Im Jahr nach dem Tod meiner Mutter – ich war zwanzig – gabs in der Nachbarschaft Gerede, weil jemand unterm schwarzen Mantel mein knallrotes Lieblingskleid hatte hervorblitzen sehen. Heute sind die Regeln, welche Form und Dauer bei Trauer als angemessen gilt, im Privaten zwar milder geworden, doch auch die Facebook-Gemeinde ringt um Karenzfristen und geziemendes Verhalten.

Dass die seit Samstag blau-weiss-rot übertünchten Profilbilder ähnlich schnell verschwinden werden, wie es das tausendfache Statement «Je suis Charlie» tat, ist klar. Bei einem meiner «Freunde» war schon nach fünf Stunden Schluss, sein Profilbild zeigt jetzt ein Glas Cognac mit Zigarre – auch Trauernde haben Feierabend.

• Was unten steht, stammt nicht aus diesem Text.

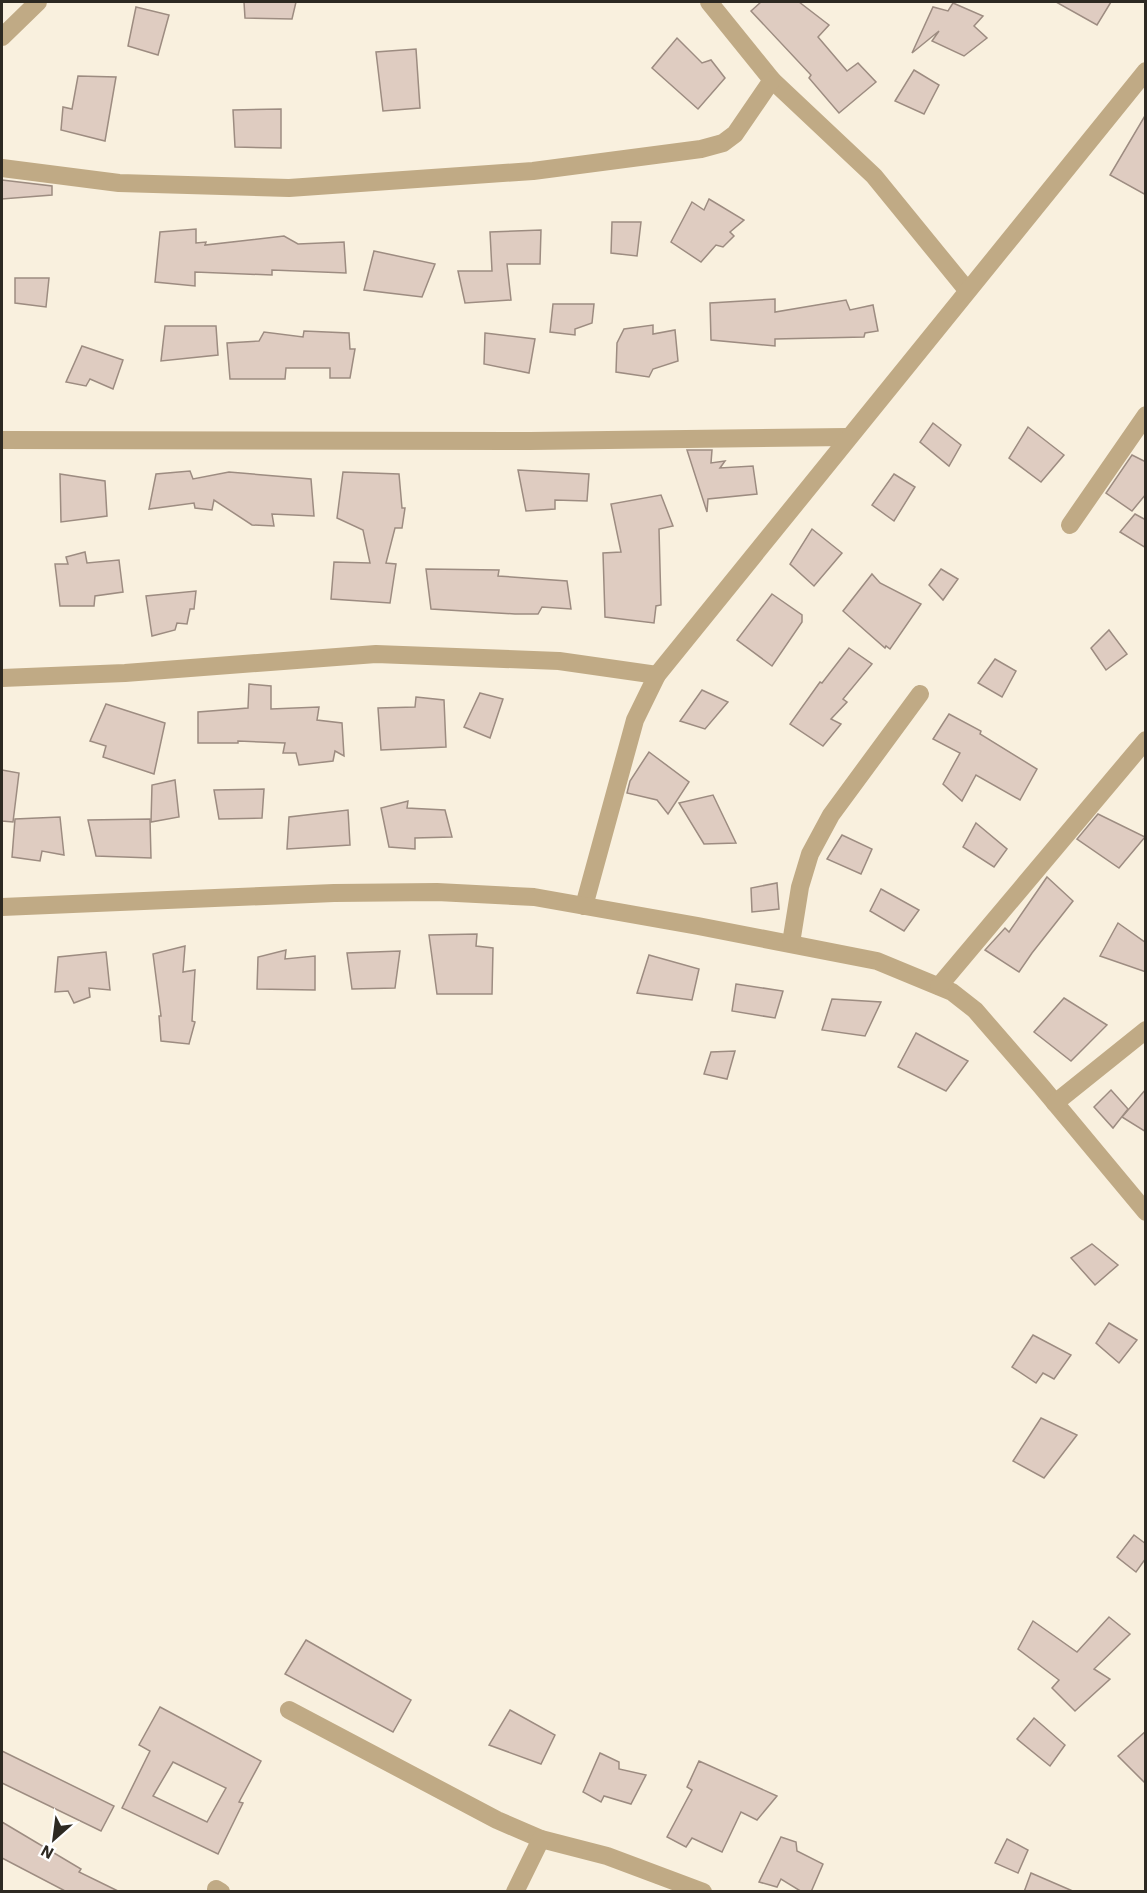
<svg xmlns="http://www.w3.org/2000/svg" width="1147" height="1893" font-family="'IBM Plex Sans',sans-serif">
	<rect width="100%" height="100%" fill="#f9f0de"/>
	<g fill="#dfccc1" stroke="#9d8c81" stroke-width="1.5" fill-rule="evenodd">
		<path d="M244 2H296L292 19 245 18Z"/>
		<path d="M761 2H799L829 25 818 37 847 71 858 63 876 82 839 113 809 78 811 75 751 11Z"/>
		<path d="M1056 2H1111L1097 25Z"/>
		<path d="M953 3 983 16 974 26 987 38 964 56 932 41 939 31 912 53 933 7 948 11Z"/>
		<path d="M136 7 169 15 158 55 128 46Z"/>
		<path d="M677 38 702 63 711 60 725 78 698 109 652 68Z"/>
		<path d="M416 49 420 108 383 111 376 52Z"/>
		<path d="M914 70 939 85 924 114 895 101Z"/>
		<path d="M78 76 116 77 105 141 61 130 63 107 72 109Z"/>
		<path d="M281 109V148L235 147 233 110Z"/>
		<path d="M1146 114V195L1110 175Z"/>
		<path d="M2 180 52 186V195L2 199Z"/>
		<path d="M709 199 744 220 730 232 734 236 723 247 716 245 701 262 671 242 692 202 704 210Z"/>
		<path d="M612 222H641L637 256 611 253Z"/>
		<path d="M196 229V243L206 242 205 245 284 236 298 244 344 242 346 273 272 270V275L195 272V286L155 282 160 232Z"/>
		<path d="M541 230 540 264H507L511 300 465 303 458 271H492L490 232Z"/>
		<path d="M374 251 435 264 422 297 364 290Z"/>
		<path d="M15 278H49L46 307 15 303Z"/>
		<path d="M775 299V312L846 300 850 310 873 305 878 331 865 333 864 337 775 339V346L711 340 710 303Z"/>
		<path d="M553 304H594L592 323 575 329V335L550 332Z"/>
		<path d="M653 325V334L675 330 678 361 653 369 649 377 616 372 617 343 624 329Z"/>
		<path d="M165 326H216L218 355 161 361Z"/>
		<path d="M304 331 349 333 350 349H355L350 378H330V368H286L285 379H230L227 343 259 341 264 332 303 337Z"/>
		<path d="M485 333 535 339 529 373 484 364Z"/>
		<path d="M82 346 123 360 113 389 90 379 86 386 66 382Z"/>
		<path d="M933 423 961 445 949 466 920 442Z"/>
		<path d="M1028 427 1064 455 1041 482 1009 458Z"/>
		<path d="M687 450H712L711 463 725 461 720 468 753 466 757 494 708 499 707 512Z"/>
		<path d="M1132 455 1146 462V494L1132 511 1106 493Z"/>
		<path d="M518 470 589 474 587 501 555 500V509L526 511Z"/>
		<path d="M190 471 193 479 229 472 311 479 314 516 272 514 274 526 252 525 214 500 212 510 195 508 194 503 149 509 156 474Z"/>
		<path d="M343 472 399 474 402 508H405L402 528H395L386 563 396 564 390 603 331 599 334 562 370 563 363 530 337 518Z"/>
		<path d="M60 474 105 481 107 516 61 522Z"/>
		<path d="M894 474 915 487 894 521 872 505Z"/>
		<path d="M661 495 673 526 659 529 661 605 656 606 654 623 605 617 603 553 621 552 611 504Z"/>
		<path d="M1135 514 1146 520V548L1120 532Z"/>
		<path d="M812 529 842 553 814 586 790 564Z"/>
		<path d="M85 552 87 563 119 560 123 592 95 596 94 606H60L55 564H68L66 557Z"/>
		<path d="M426 569 499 570 498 576 567 581 571 609 542 607 538 614H515L431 609Z"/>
		<path d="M941 569 958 579 943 600 929 585Z"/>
		<path d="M872 574 880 583 921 604 890 649 886 646 885 648 843 611Z"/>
		<path d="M196 591 194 609H190L187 624 177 623 175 630 152 636 146 596Z"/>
		<path d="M772 594 802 615V622L772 666 737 640Z"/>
		<path d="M1109 630 1127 654 1106 670 1091 648Z"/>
		<path d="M849 648 872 664 843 699 847 702 831 719 841 724 823 746 790 724 820 682 822 683Z"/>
		<path d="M995 659 1016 671 1002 697 978 683Z"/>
		<path d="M249 684 271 686V709L319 707 317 720 342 723 344 756 335 751 333 761 299 765 296 753H283L285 743 238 741V743H198V712L248 708Z"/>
		<path d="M702 690 728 702 705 729 680 721Z"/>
		<path d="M480 693 503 699 490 738 464 727Z"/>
		<path d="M416 697 444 700 446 747 381 750 378 708 415 707Z"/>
		<path d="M106 704 165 723 154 774 103 757 106 746 90 741Z"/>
		<path d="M949 714 981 731 980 734 1037 769 1020 800 976 775 962 801 943 784 960 753 933 739Z"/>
		<path d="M649 752 689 782 668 814 657 800 627 793 630 781Z"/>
		<path d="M2 770 19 773 13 822 2 821Z"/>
		<path d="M175 780 179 817 151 822 152 785Z"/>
		<path d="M264 789 262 818 219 819 214 790Z"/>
		<path d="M713 795 736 843 704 844 679 803Z"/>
		<path d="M408 801 407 808 445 810 452 837 415 838V849L389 847 381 808Z"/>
		<path d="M348 810 350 845 287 849 289 817Z"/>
		<path d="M1098 814 1145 837 1119 868 1077 839Z"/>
		<path d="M60 817 64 855 42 851 40 861 12 857 15 819Z"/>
		<path d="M150 819 151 858 96 856 88 820Z"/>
		<path d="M976 823 1007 849 994 867 963 847Z"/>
		<path d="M842 835 872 849 861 874 827 859Z"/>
		<path d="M1047 877 1073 901 1032 953 1019 972 985 950 1005 928 1009 932Z"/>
		<path d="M777 883 779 909 752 912 751 888Z"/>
		<path d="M881 889 919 910 904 931 870 911Z"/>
		<path d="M1118 923 1146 943V972L1100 956Z"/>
		<path d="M477 934 476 946 493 948 492 994H437L429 935Z"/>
		<path d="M185 946 183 972 195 970 192 1021 195 1022 189 1044 161 1041 159 1016H161L153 954Z"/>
		<path d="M286 950 285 959 315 956V990L257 989 258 957Z"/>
		<path d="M400 951 395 988 352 989 347 953Z"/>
		<path d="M106 952 110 990 89 988 90 997 74 1003 68 991 55 992 58 957Z"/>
		<path d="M649 955 699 969 692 1000 637 993Z"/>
		<path d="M736 984 783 991 775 1018 732 1011Z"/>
		<path d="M1064 998 1107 1025 1071 1061 1034 1032Z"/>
		<path d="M832 999 881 1002 865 1036 822 1030Z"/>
		<path d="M916 1033 968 1061 946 1091 898 1067Z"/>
		<path d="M735 1051 727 1079 704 1074 711 1052Z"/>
		<path d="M1146 1089V1132L1122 1117Z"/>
		<path d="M1111 1090 1128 1109 1113 1128 1094 1107Z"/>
		<path d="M1092 1244 1118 1265 1095 1285 1071 1258Z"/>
		<path d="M1109 1323 1137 1340 1119 1363 1096 1343Z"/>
		<path d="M1033 1335 1071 1355 1054 1379 1043 1373 1036 1383 1012 1367Z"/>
		<path d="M1041 1418 1077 1435 1044 1478 1013 1461Z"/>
		<path d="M1134 1535 1146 1544V1558L1136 1572 1117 1557Z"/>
		<path d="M1109 1617 1130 1634 1094 1669 1110 1679 1075 1711 1052 1688 1059 1680 1018 1649 1033 1621 1077 1652Z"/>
		<path d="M306 1640 411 1700 393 1732 285 1674Z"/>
		<path d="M160 1707 261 1761 239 1802 243 1803 218 1854 122 1808 150 1751 139 1745ZM173 1762 226 1788 207 1822 153 1796Z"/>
		<path d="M510 1710 555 1735 541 1764 489 1745Z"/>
		<path d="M1034 1718 1065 1745 1050 1766 1017 1739Z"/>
		<path d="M1146 1731V1784L1118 1756Z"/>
		<path d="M2 1751 114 1806 101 1831 2 1783Z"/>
		<path d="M600 1753 619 1762V1769L646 1775 631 1804 604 1796 601 1802 583 1792Z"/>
		<path d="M699 1761 777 1796 757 1820 741 1812 722 1852 692 1838 686 1847 667 1837 692 1790 687 1787Z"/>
		<path d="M2 1822 81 1869 79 1872 120 1892H67L2 1858Z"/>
		<path d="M781 1837 796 1842 797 1851 823 1864 811 1892H802L781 1879 777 1887 759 1882Z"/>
		<path d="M1007 1839 1028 1850 1018 1873 995 1863Z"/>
		<path d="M1031 1873 1075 1892H1024Z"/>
	</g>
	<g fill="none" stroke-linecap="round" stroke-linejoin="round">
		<g stroke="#c0aa85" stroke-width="18">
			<path d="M709 2 772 80 874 176 967 290"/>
			<path d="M2 37 38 2"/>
			<path d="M2 168 119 183 289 188 533 171 701 149 723 143 735 134 772 80"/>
			<path d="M2 440 530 441 847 437"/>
			<path d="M1070 525 1146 415"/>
			<path d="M2 678 125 673 376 654 559 661 657 675"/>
			<path d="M584 906 635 720 657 675 1146 71"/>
			<path d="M2 907 334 893 437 892 534 897 698 926 877 961 952 992 975 1010 1041 1086 1146 1212"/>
			<path d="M791 943 800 887 810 854 831 815 920 694"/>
			<path d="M939 986 1146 740"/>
			<path d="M1055 1103 1146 1030"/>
			<path d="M289 1710 497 1820 541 1839 607 1856 703 1892"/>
			<path d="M216 1889 221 1892"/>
			<path d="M515 1892 541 1839"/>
		</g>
	</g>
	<rect width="1147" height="1893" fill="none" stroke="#2d2922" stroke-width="6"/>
	<g transform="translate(54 1839) rotate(208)" stroke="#ffffff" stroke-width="4.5" paint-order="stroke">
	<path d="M0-4.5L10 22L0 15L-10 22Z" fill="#2d2922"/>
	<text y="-9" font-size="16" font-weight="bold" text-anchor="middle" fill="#2d2922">N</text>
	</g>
</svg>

Ansonsten ist es wie bei allen Leichenmählern: Wer nicht weint, lacht, sich besäuft, Witze erzählt oder alles gleichzeitig tut, streitet sich. Ob die Trikolore nicht eher ein koloniales Symbol ist. Warum tote FranzösInnen stärker beweint werden als Tote aus Beirut, Bagdad oder St. Petersburg. Ob man schon wieder Witze oder Tierlibildli posten darf, ohne pietätlos zu wirken. Manche beten, andere machen es wie immer: Kitsch, dass die Wände wackeln, jetzt halt mit Glitzereiffelturm und Vollmond.

Es gibt übrigens auch kluge Beiträge. Und was vermag der wunden Seele schon grössren Trost zu spenden als ein guter böser Witz?